Capital gains
Shefali Doshi (student) (166 Points)
19 November 2013Shefali Doshi (student) (166 Points)
19 November 2013
Ankit
(CA, CS)
(3064 Points)
Replied 19 November 2013
Dear Shefali,
The provision says that, the assets distributed by the company shall not be transfer and as such, the same is not chargeable to tax under Capital Gains
Also, that portion of the value of the assets distributed as far as I relates to Dividend and DDT is paid shall be exempt. But that part on which is not dividend, the same shall be taxable in the hands of the shareholder as consideration received in exchange of the shares held by him in the company.
If you have any further doubt, please feel free to ask
Shefali Doshi
(student)
(166 Points)
Replied 19 November 2013
amitesh
(service)
(44 Points)
Replied 21 November 2013
Dear Shefali,
In my opinion diff of both section is as follows:
Suppose A ltd distributes asset on liquidation to MR. X.

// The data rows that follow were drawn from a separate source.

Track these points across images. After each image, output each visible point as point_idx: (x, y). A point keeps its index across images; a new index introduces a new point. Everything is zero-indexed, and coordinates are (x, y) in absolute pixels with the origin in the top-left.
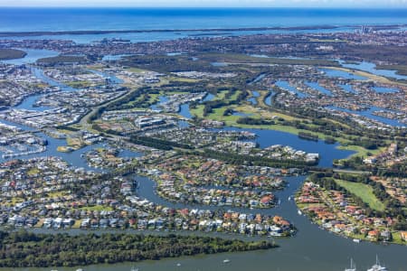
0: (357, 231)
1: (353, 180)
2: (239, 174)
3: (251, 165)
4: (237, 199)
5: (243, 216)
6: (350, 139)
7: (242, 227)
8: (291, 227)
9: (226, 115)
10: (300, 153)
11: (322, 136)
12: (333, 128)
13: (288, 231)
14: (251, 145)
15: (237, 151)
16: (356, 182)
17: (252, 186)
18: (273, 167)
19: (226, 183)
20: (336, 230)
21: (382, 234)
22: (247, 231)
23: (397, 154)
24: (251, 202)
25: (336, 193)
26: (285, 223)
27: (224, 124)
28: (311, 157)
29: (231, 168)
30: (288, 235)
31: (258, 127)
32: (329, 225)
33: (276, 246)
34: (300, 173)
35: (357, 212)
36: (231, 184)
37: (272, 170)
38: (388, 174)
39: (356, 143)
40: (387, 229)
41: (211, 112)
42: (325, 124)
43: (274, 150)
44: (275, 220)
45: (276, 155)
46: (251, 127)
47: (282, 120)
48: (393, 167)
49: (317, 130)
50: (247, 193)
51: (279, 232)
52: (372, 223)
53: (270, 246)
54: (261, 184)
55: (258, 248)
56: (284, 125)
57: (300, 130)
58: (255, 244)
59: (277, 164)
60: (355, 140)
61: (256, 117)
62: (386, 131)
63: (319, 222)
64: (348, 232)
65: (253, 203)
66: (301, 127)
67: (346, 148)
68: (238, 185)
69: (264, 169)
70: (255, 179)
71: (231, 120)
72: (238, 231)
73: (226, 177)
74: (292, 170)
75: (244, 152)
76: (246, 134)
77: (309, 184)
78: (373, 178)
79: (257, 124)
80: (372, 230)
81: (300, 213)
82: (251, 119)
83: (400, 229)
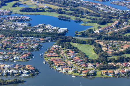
0: (75, 71)
1: (84, 43)
2: (12, 42)
3: (22, 36)
4: (6, 57)
5: (7, 66)
6: (91, 19)
7: (4, 72)
8: (36, 71)
9: (14, 6)
10: (55, 28)
11: (73, 18)
12: (82, 13)
13: (33, 73)
14: (25, 24)
15: (15, 28)
16: (85, 44)
17: (19, 49)
18: (35, 37)
19: (2, 48)
20: (64, 71)
21: (90, 72)
22: (8, 74)
23: (117, 27)
24: (15, 57)
25: (70, 50)
26: (33, 68)
27: (11, 12)
28: (62, 30)
29: (8, 39)
30: (33, 75)
31: (33, 13)
32: (60, 69)
33: (23, 82)
34: (52, 40)
35: (79, 61)
36: (5, 48)
37: (34, 39)
38: (106, 38)
39: (94, 21)
40: (94, 69)
41: (4, 5)
42: (78, 10)
43: (39, 27)
44: (27, 67)
45: (40, 30)
46: (28, 13)
47: (51, 8)
48: (111, 34)
49: (71, 14)
50: (14, 53)
51: (27, 73)
52: (87, 66)
53: (20, 82)
54: (24, 47)
55: (12, 83)
56: (51, 11)
57: (60, 15)
58: (11, 81)
59: (38, 35)
60: (94, 19)
61: (34, 7)
62: (116, 13)
63: (54, 67)
64: (70, 72)
65: (16, 58)
66: (61, 13)
67: (87, 24)
68: (10, 49)
69: (29, 39)
70: (21, 45)
71: (17, 10)
72: (2, 74)
73: (3, 44)
74: (47, 39)
75: (19, 29)
76: (24, 18)
77: (54, 46)
78: (96, 41)
79: (33, 11)
80: (85, 70)
81: (44, 63)
82: (30, 8)
83: (102, 69)
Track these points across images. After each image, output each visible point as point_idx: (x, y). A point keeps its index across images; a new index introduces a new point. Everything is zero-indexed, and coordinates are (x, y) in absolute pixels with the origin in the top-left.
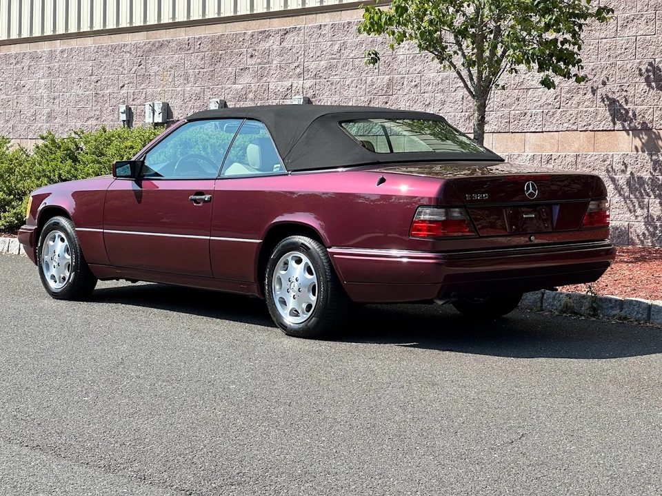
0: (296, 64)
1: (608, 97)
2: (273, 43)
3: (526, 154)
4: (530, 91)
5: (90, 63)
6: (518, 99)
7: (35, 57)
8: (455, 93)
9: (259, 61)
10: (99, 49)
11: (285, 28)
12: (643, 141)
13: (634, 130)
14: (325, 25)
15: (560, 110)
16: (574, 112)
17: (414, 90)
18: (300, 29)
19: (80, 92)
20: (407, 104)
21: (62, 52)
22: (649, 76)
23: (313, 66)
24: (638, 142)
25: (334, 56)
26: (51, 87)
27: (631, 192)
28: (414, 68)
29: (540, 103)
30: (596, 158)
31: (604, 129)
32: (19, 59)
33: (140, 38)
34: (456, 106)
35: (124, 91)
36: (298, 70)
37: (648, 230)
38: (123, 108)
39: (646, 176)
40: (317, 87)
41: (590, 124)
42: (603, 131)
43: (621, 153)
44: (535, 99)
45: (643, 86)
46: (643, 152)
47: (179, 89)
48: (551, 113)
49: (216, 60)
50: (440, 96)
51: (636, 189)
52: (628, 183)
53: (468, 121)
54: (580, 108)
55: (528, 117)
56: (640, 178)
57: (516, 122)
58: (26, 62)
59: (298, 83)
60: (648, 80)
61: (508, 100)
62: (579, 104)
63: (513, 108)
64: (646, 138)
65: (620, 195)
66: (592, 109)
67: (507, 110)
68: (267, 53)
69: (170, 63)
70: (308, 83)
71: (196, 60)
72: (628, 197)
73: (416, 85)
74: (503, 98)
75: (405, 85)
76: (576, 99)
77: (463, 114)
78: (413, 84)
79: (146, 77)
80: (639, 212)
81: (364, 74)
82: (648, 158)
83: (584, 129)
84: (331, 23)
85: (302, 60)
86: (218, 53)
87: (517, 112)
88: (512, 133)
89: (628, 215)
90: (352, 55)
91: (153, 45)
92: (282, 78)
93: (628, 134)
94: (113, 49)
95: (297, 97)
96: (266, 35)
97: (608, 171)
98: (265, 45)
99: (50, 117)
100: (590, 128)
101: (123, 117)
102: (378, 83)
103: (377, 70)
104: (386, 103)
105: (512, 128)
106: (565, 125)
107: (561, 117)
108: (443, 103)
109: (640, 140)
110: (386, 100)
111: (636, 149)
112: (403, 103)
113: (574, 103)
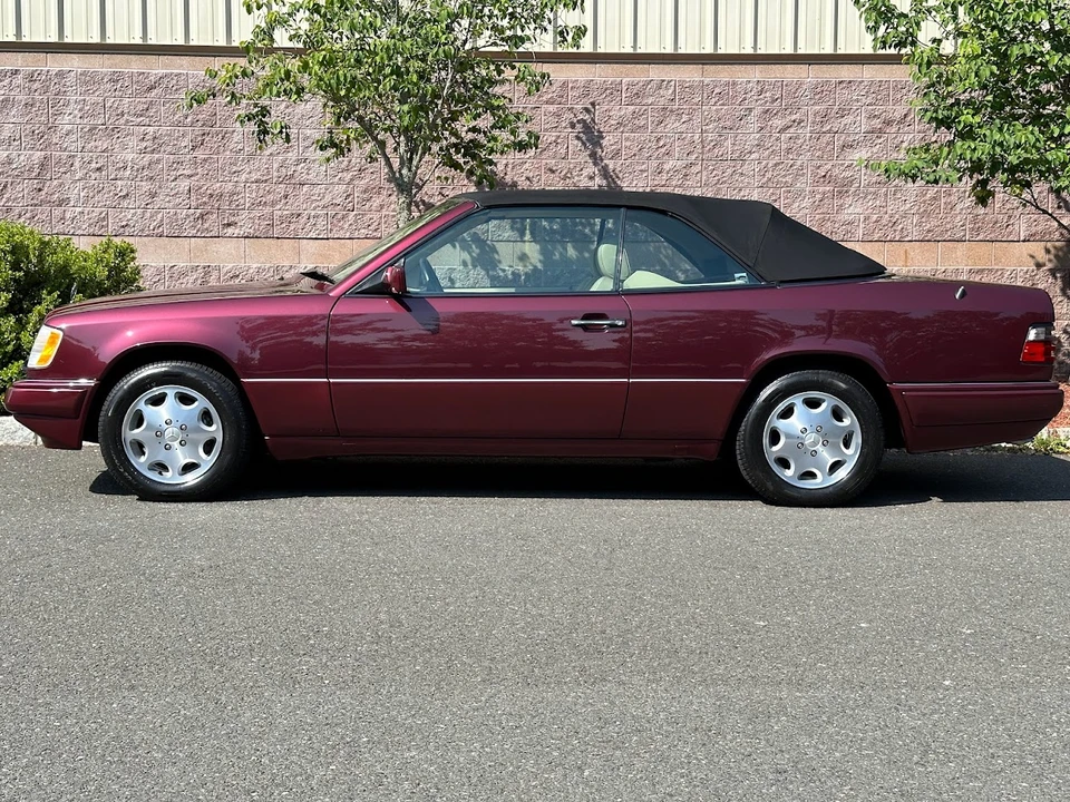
1: (423, 202)
3: (302, 266)
4: (305, 188)
6: (286, 196)
8: (174, 183)
12: (474, 255)
15: (354, 213)
16: (376, 216)
17: (94, 175)
24: (466, 256)
28: (93, 144)
29: (322, 203)
44: (313, 198)
46: (474, 267)
48: (339, 216)
50: (146, 186)
53: (200, 222)
54: (384, 212)
55: (303, 220)
57: (284, 225)
61: (270, 197)
62: (382, 207)
63: (278, 207)
64: (478, 251)
67: (268, 210)
73: (99, 169)
74: (261, 192)
75: (77, 164)
76: (376, 202)
77: (192, 211)
78: (94, 165)
87: (285, 212)
88: (278, 238)
102: (21, 161)
103: (16, 143)
104: (40, 190)
105: (277, 232)
106: (363, 231)
107: (356, 221)
108: (153, 195)
109: (470, 254)
110: (40, 186)
111: (465, 264)
112: (75, 192)
113: (375, 204)
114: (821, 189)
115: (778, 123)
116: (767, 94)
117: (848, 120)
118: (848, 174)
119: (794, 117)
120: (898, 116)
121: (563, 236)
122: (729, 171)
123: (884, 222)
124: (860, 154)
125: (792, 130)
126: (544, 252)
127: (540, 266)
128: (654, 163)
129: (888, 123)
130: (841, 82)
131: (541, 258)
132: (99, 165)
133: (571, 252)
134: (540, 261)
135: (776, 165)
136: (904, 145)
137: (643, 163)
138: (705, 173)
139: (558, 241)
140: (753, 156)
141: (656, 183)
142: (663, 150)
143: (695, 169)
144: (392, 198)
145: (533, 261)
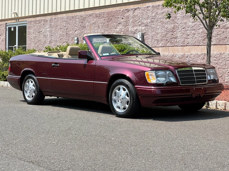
0: (139, 21)
2: (131, 13)
3: (226, 53)
4: (228, 29)
5: (65, 23)
6: (223, 32)
7: (46, 21)
8: (199, 30)
9: (125, 20)
10: (67, 18)
11: (135, 8)
14: (150, 6)
17: (183, 30)
18: (140, 8)
19: (61, 33)
20: (180, 35)
21: (55, 19)
23: (145, 21)
25: (153, 18)
26: (51, 31)
28: (183, 21)
32: (40, 22)
33: (82, 13)
34: (199, 35)
35: (76, 32)
36: (139, 23)
38: (76, 38)
40: (147, 29)
47: (96, 31)
49: (109, 20)
50: (193, 32)
53: (204, 41)
55: (227, 39)
57: (222, 41)
58: (42, 23)
59: (140, 28)
61: (220, 33)
63: (221, 35)
67: (219, 36)
68: (128, 17)
69: (93, 22)
70: (143, 28)
71: (102, 20)
73: (184, 28)
74: (218, 32)
75: (180, 27)
77: (202, 38)
78: (183, 27)
79: (84, 27)
81: (164, 24)
84: (152, 5)
85: (141, 20)
86: (110, 18)
87: (223, 37)
88: (221, 45)
90: (160, 17)
91: (87, 15)
92: (134, 26)
94: (73, 17)
95: (139, 33)
96: (128, 11)
98: (127, 14)
99: (50, 42)
101: (76, 42)
102: (169, 27)
103: (169, 23)
104: (173, 35)
105: (221, 43)
108: (194, 34)
110: (172, 34)
112: (179, 35)
132: (184, 27)
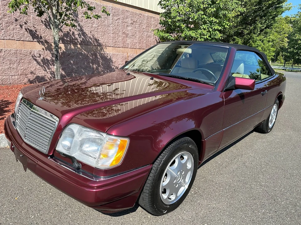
1: (28, 29)
12: (46, 46)
13: (42, 42)
15: (4, 30)
16: (12, 32)
22: (46, 24)
24: (43, 47)
27: (44, 64)
30: (27, 51)
31: (29, 40)
37: (52, 76)
39: (49, 58)
41: (21, 38)
42: (28, 41)
43: (38, 50)
45: (44, 26)
46: (46, 50)
51: (46, 63)
52: (42, 61)
54: (15, 31)
56: (47, 59)
60: (45, 25)
62: (14, 29)
64: (47, 45)
65: (40, 65)
66: (21, 32)
72: (43, 66)
76: (12, 27)
80: (48, 70)
82: (49, 52)
83: (19, 40)
89: (44, 72)
93: (40, 44)
97: (33, 57)
100: (22, 39)
106: (8, 37)
107: (5, 33)
109: (44, 46)
111: (43, 49)
113: (11, 28)
114: (123, 35)
115: (116, 18)
116: (113, 11)
117: (127, 20)
118: (127, 32)
119: (118, 17)
120: (135, 20)
121: (70, 42)
122: (106, 29)
123: (133, 44)
124: (129, 28)
125: (118, 20)
126: (65, 46)
127: (65, 50)
128: (91, 25)
129: (134, 22)
130: (126, 11)
131: (65, 48)
133: (72, 47)
134: (65, 49)
135: (115, 28)
136: (136, 27)
137: (88, 24)
138: (102, 29)
139: (69, 44)
140: (111, 26)
141: (92, 30)
142: (92, 21)
143: (100, 27)
144: (17, 26)
145: (62, 49)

Now there are two things happening.
There is a transfer of capital asset by co and there is an income to the shareholder receiving asset. Now sec 45 says that whenever any transfer of capital asset takes place then capital gain shall be attracted. So according to this sec co should pay CG tax on asset distribution. Now 46(1) is inserted to exempt the co from sec 45 in liquidation cases. In sec 46(1) the word “notwithstanding any thing contained in sec 45” is mentioned which means sec 46(1) is overriding sec 45 and thus A ltd shall not have to pay CG tax on asset distribution on liquidation. On the other hand it does not mean A ltd is saved from the clutch of income tax. It has to pay tax u/s 2(22)(C ) known as deemed dividend.
Now sec 46(2) applicability: it is not applicable on co. it is applicable on the shareholder only who receives asset from co on liquidation. In our example Mr. X. You cannot tax it as IOS u/s 56 because sec 46(2) is a specific section for these cases. Since 46(2) says that the CG will be charged in the hands of shareholder you need the amount of consideration u/s 48 which is simply the market value of asset less deemed dividend u/s 2(22)(C ).
Deepinder Singh
(2 Points)
Replied 04 June 2024
Dear Sir,
Could you suggest under which section valuation is to be done for calculation of capital gain.